**WHAT TO PRODUCE:** Whatever lies between the line that holds "exposure_s: 1/80" and the final line of the records below, both included, should be repeated exactly; leave out the pictures and add nothing.

**MATERIAL PROVIDED:**
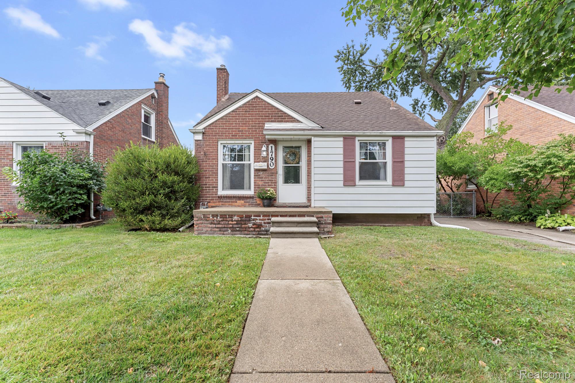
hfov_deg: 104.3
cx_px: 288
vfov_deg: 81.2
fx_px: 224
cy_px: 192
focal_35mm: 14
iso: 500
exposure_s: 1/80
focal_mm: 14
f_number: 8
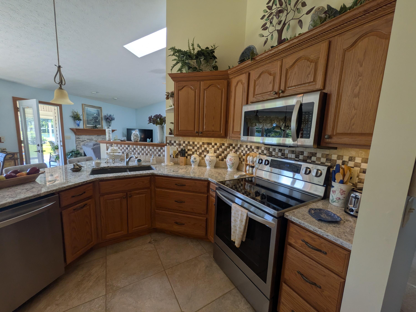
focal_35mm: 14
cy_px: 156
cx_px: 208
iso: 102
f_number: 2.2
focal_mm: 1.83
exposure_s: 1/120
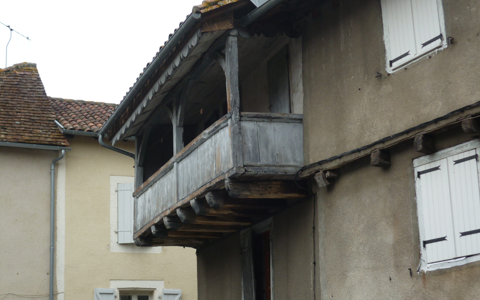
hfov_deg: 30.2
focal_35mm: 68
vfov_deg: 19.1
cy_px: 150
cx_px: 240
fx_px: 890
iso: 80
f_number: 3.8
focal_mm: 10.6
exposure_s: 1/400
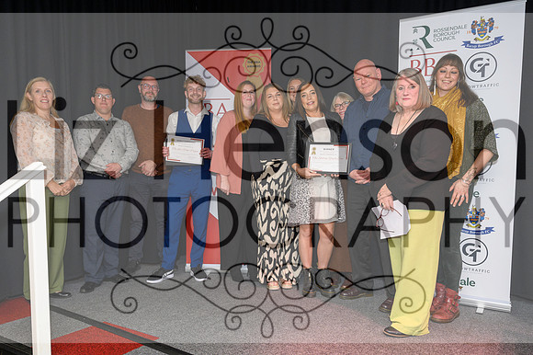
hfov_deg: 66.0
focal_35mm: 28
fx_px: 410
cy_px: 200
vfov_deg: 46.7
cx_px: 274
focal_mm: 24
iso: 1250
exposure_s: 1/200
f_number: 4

**WRITTEN SOLUTION:**
exposure_s: 1/80
focal_mm: 14
f_number: 8
focal_35mm: 14
cy_px: 156
cx_px: 208
iso: 102
f_number: 2.2
focal_mm: 1.83
exposure_s: 1/120
hfov_deg: 30.2
focal_35mm: 68
vfov_deg: 19.1
cy_px: 150
cx_px: 240
fx_px: 890
iso: 80
f_number: 3.8
focal_mm: 10.6
exposure_s: 1/400
hfov_deg: 66.0
focal_35mm: 28
fx_px: 410
cy_px: 200
vfov_deg: 46.7
cx_px: 274
focal_mm: 24
iso: 1250
exposure_s: 1/200
f_number: 4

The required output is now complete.